YOUR ASSIGNMENT —
Every line in the listing that holds "text" counts once; state the total and nothing more.

************

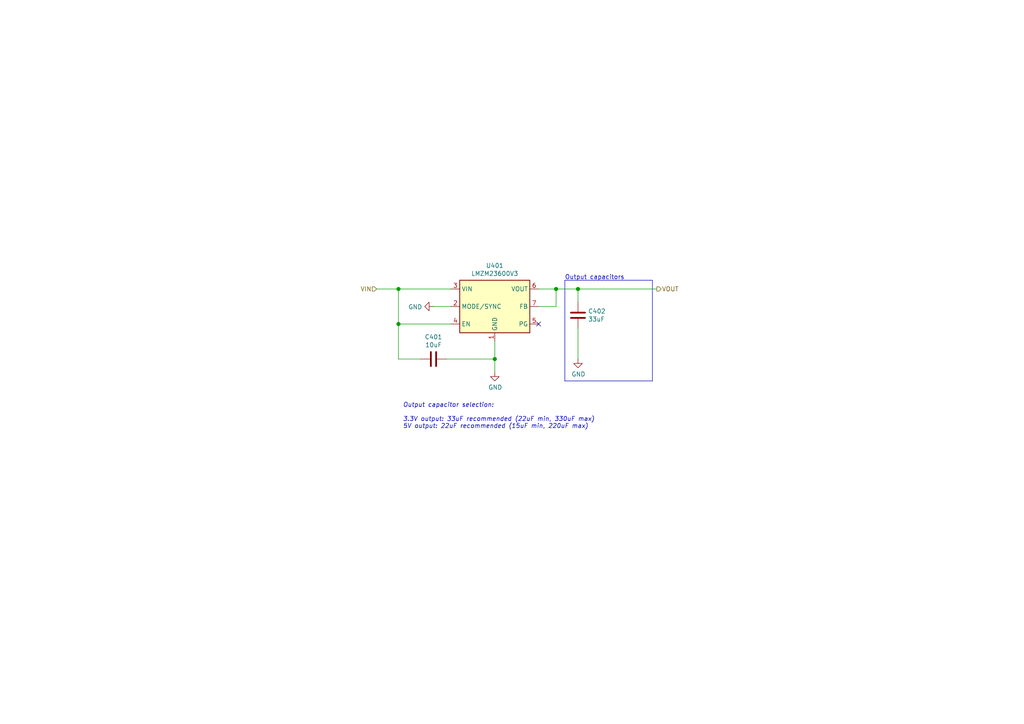
<source format=kicad_sch>
(kicad_sch (version 20200828) (generator eeschema)

  (page 3 3)

  (paper "A4")

  (title_block
    (title "Fume extractor controller")
    (date "2020-06-21")
    (rev "1.0")
  )

  

  (junction (at 115.57 83.82) (diameter 1.016) (color 0 0 0 0))
  (junction (at 115.57 93.98) (diameter 1.016) (color 0 0 0 0))
  (junction (at 143.51 104.14) (diameter 1.016) (color 0 0 0 0))
  (junction (at 161.29 83.82) (diameter 1.016) (color 0 0 0 0))
  (junction (at 167.64 83.82) (diameter 1.016) (color 0 0 0 0))

  (no_connect (at 156.21 93.98))

  (wire (pts (xy 109.22 83.82) (xy 115.57 83.82))
    (stroke (width 0) (type solid) (color 0 0 0 0))
  )
  (wire (pts (xy 115.57 83.82) (xy 115.57 93.98))
    (stroke (width 0) (type solid) (color 0 0 0 0))
  )
  (wire (pts (xy 115.57 93.98) (xy 115.57 104.14))
    (stroke (width 0) (type solid) (color 0 0 0 0))
  )
  (wire (pts (xy 115.57 104.14) (xy 121.92 104.14))
    (stroke (width 0) (type solid) (color 0 0 0 0))
  )
  (wire (pts (xy 129.54 104.14) (xy 143.51 104.14))
    (stroke (width 0) (type solid) (color 0 0 0 0))
  )
  (wire (pts (xy 130.81 83.82) (xy 115.57 83.82))
    (stroke (width 0) (type solid) (color 0 0 0 0))
  )
  (wire (pts (xy 130.81 88.9) (xy 125.73 88.9))
    (stroke (width 0) (type solid) (color 0 0 0 0))
  )
  (wire (pts (xy 130.81 93.98) (xy 115.57 93.98))
    (stroke (width 0) (type solid) (color 0 0 0 0))
  )
  (wire (pts (xy 143.51 99.06) (xy 143.51 104.14))
    (stroke (width 0) (type solid) (color 0 0 0 0))
  )
  (wire (pts (xy 143.51 104.14) (xy 143.51 107.95))
    (stroke (width 0) (type solid) (color 0 0 0 0))
  )
  (wire (pts (xy 156.21 83.82) (xy 161.29 83.82))
    (stroke (width 0) (type solid) (color 0 0 0 0))
  )
  (wire (pts (xy 156.21 88.9) (xy 161.29 88.9))
    (stroke (width 0) (type solid) (color 0 0 0 0))
  )
  (wire (pts (xy 161.29 83.82) (xy 167.64 83.82))
    (stroke (width 0) (type solid) (color 0 0 0 0))
  )
  (wire (pts (xy 161.29 88.9) (xy 161.29 83.82))
    (stroke (width 0) (type solid) (color 0 0 0 0))
  )
  (wire (pts (xy 167.64 83.82) (xy 167.64 87.63))
    (stroke (width 0) (type solid) (color 0 0 0 0))
  )
  (wire (pts (xy 167.64 83.82) (xy 190.5 83.82))
    (stroke (width 0) (type solid) (color 0 0 0 0))
  )
  (wire (pts (xy 167.64 95.25) (xy 167.64 104.14))
    (stroke (width 0) (type solid) (color 0 0 0 0))
  )
  (polyline (pts (xy 163.83 81.28) (xy 163.83 110.49))
    (stroke (width 0) (type solid) (color 0 0 0 0))
  )
  (polyline (pts (xy 163.83 110.49) (xy 189.23 110.49))
    (stroke (width 0) (type solid) (color 0 0 0 0))
  )
  (polyline (pts (xy 189.23 81.28) (xy 163.83 81.28))
    (stroke (width 0) (type solid) (color 0 0 0 0))
  )
  (polyline (pts (xy 189.23 110.49) (xy 189.23 81.28))
    (stroke (width 0) (type solid) (color 0 0 0 0))
  )

  (text "Output capacitor selection:\n\n3.3V output: 33uF recommended (22uF min, 330uF max)\n5V output: 22uF recommended (15uF min, 220uF max)"
    (at 116.84 124.46 0)
    (effects (font (size 1.27 1.27) italic) (justify left bottom))
  )
  (text "Output capacitors" (at 163.83 81.28 0)
    (effects (font (size 1.27 1.27)) (justify left bottom))
  )

  (hierarchical_label "VIN" (shape input) (at 109.22 83.82 180)
    (effects (font (size 1.27 1.27)) (justify right))
  )
  (hierarchical_label "VOUT" (shape output) (at 190.5 83.82 0)
    (effects (font (size 1.27 1.27)) (justify left))
  )

  (symbol (lib_id "power:GND") (at 125.73 88.9 270) (unit 1)
    (in_bom yes) (on_board yes)
    (uuid "00000000-0000-0000-0000-00005eebdfbf")
    (property "Reference" "#PWR0401" (id 0) (at 119.38 88.9 0)
      (effects (font (size 1.27 1.27)) hide)
    )
    (property "Value" "GND" (id 1) (at 122.4788 89.027 90)
      (effects (font (size 1.27 1.27)) (justify right))
    )
    (property "Footprint" "" (id 2) (at 125.73 88.9 0)
      (effects (font (size 1.27 1.27)) hide)
    )
    (property "Datasheet" "" (id 3) (at 125.73 88.9 0)
      (effects (font (size 1.27 1.27)) hide)
    )
  )

  (symbol (lib_id "power:GND") (at 143.51 107.95 0) (unit 1)
    (in_bom yes) (on_board yes)
    (uuid "00000000-0000-0000-0000-00005eebd9d5")
    (property "Reference" "#PWR0402" (id 0) (at 143.51 114.3 0)
      (effects (font (size 1.27 1.27)) hide)
    )
    (property "Value" "GND" (id 1) (at 143.637 112.3442 0))
    (property "Footprint" "" (id 2) (at 143.51 107.95 0)
      (effects (font (size 1.27 1.27)) hide)
    )
    (property "Datasheet" "" (id 3) (at 143.51 107.95 0)
      (effects (font (size 1.27 1.27)) hide)
    )
  )

  (symbol (lib_id "power:GND") (at 167.64 104.14 0) (unit 1)
    (in_bom yes) (on_board yes)
    (uuid "00000000-0000-0000-0000-00005eec0196")
    (property "Reference" "#PWR0403" (id 0) (at 167.64 110.49 0)
      (effects (font (size 1.27 1.27)) hide)
    )
    (property "Value" "GND" (id 1) (at 167.767 108.5342 0))
    (property "Footprint" "" (id 2) (at 167.64 104.14 0)
      (effects (font (size 1.27 1.27)) hide)
    )
    (property "Datasheet" "" (id 3) (at 167.64 104.14 0)
      (effects (font (size 1.27 1.27)) hide)
    )
  )

  (symbol (lib_id "Device:C") (at 125.73 104.14 270) (unit 1)
    (in_bom yes) (on_board yes)
    (uuid "00000000-0000-0000-0000-00005eebcc4d")
    (property "Reference" "C401" (id 0) (at 125.73 97.7392 90))
    (property "Value" "10uF" (id 1) (at 125.73 100.0506 90))
    (property "Footprint" "Capacitor_SMD:C_1210_3225Metric" (id 2) (at 121.92 105.1052 0)
      (effects (font (size 1.27 1.27)) hide)
    )
    (property "Datasheet" "~" (id 3) (at 125.73 104.14 0)
      (effects (font (size 1.27 1.27)) hide)
    )
    (property "Part" "GRJ32ER71H106KE11" (id 4) (at 125.73 104.14 90)
      (effects (font (size 1.27 1.27)) hide)
    )
  )

  (symbol (lib_id "Device:C") (at 167.64 91.44 180) (unit 1)
    (in_bom yes) (on_board yes)
    (uuid "00000000-0000-0000-0000-00005eebe7c9")
    (property "Reference" "C402" (id 0) (at 170.561 90.2716 0)
      (effects (font (size 1.27 1.27)) (justify right))
    )
    (property "Value" "33uF" (id 1) (at 170.561 92.583 0)
      (effects (font (size 1.27 1.27)) (justify right))
    )
    (property "Footprint" "Capacitor_SMD:C_1206_3216Metric" (id 2) (at 166.6748 87.63 0)
      (effects (font (size 1.27 1.27)) hide)
    )
    (property "Datasheet" "~" (id 3) (at 167.64 91.44 0)
      (effects (font (size 1.27 1.27)) hide)
    )
    (property "Part" "C3216X5R1A336M160AB" (id 4) (at 167.64 91.44 0)
      (effects (font (size 1.27 1.27)) hide)
    )
  )

  (symbol (lib_id "Regulator_Switching:LMZM23600V3") (at 143.51 88.9 0) (unit 1)
    (in_bom yes) (on_board yes)
    (uuid "00000000-0000-0000-0000-00005eeba10e")
    (property "Reference" "U401" (id 0) (at 143.51 77.0382 0))
    (property "Value" "LMZM23600V3" (id 1) (at 143.51 79.3496 0))
    (property "Footprint" "Package_LGA:Texas_SIL0010A_MicroSiP-10-1EP_3.8x3mm_P0.6mm_EP0.7x2.9mm_ThermalVias" (id 2) (at 143.51 110.49 0)
      (effects (font (size 1.27 1.27)) hide)
    )
    (property "Datasheet" "http://www.ti.com/lit/ds/symlink/lmzm23600.pdf" (id 3) (at 143.51 107.95 0)
      (effects (font (size 1.27 1.27)) hide)
    )
  )
)

</source>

************

SOLUTION —
2